US 12,243,328 B2
	Scalable road sign interpretation system for autonomous driving
Jiejun Xu, Diamond Bar, CA (US); Kenji Yamada, Los Angeles, CA (US); Michael J. Daily, Thousand Oaks, CA (US); Alireza Esna Ashari Esfahani, Novi, MI (US); Hyukseong Kwon, Thousand Oaks, CA (US); Darren Michael Chan, Thousand Oaks, CA (US); Alan Perry, Canoga Park, CA (US); and Joshua Lampkins, Los Angeles, CA (US)
Assigned to GM GLOBAL TECHNOLOGY OPERATIONS LLC, Detroit, MI (US)
Filed by GM Global Technology Operations LLC, Detroit, MI (US)
Filed on Aug. 17, 2022, as Appl. No. 17/820,317.
Prior Publication US 2024/0062555 A1, Feb. 22, 2024
Int. Cl. G06V 20/58 (2022.01); G06N 3/045 (2023.01); G06V 10/82 (2022.01); G06V 20/62 (2022.01); G06V 30/262 (2022.01)

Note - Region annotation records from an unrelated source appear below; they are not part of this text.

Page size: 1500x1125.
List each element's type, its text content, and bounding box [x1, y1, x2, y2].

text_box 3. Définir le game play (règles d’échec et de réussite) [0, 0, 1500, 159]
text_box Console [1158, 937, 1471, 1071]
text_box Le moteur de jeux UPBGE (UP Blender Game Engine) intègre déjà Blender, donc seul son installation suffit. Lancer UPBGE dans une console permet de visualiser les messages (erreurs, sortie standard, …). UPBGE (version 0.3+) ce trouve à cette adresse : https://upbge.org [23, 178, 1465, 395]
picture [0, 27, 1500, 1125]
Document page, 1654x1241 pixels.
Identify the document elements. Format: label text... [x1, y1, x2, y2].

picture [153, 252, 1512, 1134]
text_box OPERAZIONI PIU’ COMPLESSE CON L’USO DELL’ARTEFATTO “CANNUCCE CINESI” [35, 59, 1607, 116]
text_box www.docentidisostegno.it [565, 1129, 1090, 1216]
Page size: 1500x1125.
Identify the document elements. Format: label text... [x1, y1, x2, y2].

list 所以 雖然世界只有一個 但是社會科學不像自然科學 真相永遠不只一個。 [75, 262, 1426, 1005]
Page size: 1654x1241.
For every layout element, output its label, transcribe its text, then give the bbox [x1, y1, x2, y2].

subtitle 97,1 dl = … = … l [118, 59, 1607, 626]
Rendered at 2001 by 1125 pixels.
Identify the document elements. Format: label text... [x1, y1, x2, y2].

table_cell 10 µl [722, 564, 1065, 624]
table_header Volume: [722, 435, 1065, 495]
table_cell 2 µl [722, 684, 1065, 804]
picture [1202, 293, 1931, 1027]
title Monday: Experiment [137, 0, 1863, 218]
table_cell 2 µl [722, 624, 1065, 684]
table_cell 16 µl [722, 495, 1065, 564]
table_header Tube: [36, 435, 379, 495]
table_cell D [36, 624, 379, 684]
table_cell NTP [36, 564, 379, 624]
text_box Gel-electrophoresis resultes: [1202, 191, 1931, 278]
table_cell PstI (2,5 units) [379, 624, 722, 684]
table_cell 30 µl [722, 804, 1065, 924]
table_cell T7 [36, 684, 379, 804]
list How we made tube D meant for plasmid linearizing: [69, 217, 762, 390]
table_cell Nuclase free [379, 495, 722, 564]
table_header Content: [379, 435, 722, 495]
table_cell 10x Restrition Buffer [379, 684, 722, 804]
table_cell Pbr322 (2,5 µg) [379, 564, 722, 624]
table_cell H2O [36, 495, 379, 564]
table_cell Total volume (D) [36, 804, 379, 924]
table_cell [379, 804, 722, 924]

CPC G06V 20/582 (2022.01) [G06N 3/045 (2023.01); G06V 10/82 (2022.01); G06V 20/63 (2022.01); G06V 30/274 (2022.01)]

13 Claims

1. A road sign interpretation system, comprising:

a camera mounted on or in a vehicle, the camera collecting a data set having image data of multiple road signs;

a first convolutional neural network (CNN) receiving the image data from the camera and yielding a set of sign predictions including multiple sign instances;

a second CNN defining a text extractor receiving the image data from the camera and extracting text candidates including multiple text instances;

a text location from the multiple text instances computed in the second CNN to provide sign and sign data localization;

a sign text synthesizer module receiving individual sign instances of the multiple sign instances from the first CNN and individual ones of the multiple text instances in digitized forms from an optical character recognizer (OCR) wherein the sign text synthesizer:

evaluates a text-sign membership including whether or not sign text lies within a bounding region of one of the sign instances;

rearranges and configures the sign text instances into a logical reading order, including left-to-right and top-to-bottom as individual text instances or as synthesized text instances by determining two-dimensional eigenvectors of individual ones of the text instances using <x,y> coordination that form segment contours, x-directional eigenvectors are then extended to form line segments, such that line segment endpoints intersect inside the corresponding sign bounding box, and when any two-or-more line segments intersect, the corresponding text is appended to a list and reordered by an increasing <x> position, which determines left-to-right text ordering, and when multiple text lines exist within a sign instance, they are ordered by an increasing <y> position, which determines top-to-bottom text ordering; and

determines sign-text membership by computing an overlapping region between the text instances and the bounding region of the sign instance, wherein when the text instance is fully encapsulated by the bounding region, the text instance is assigned a member of the corresponding sign instance; and

a semantic encoding and interpretation module receiving the multiple text instances and identifying semantics of the multiple road signs by feeding each text instance into a Universal Sentence Encoder (USE) to generate a fixed-length feature vector for each text instance that is based on semantic features, converting the fixed-length feature vector into a data point in a fixed size space, and calculating how close or distance two data points representing two different text instances are in order to measure a semantic relatedness between the two different text instances.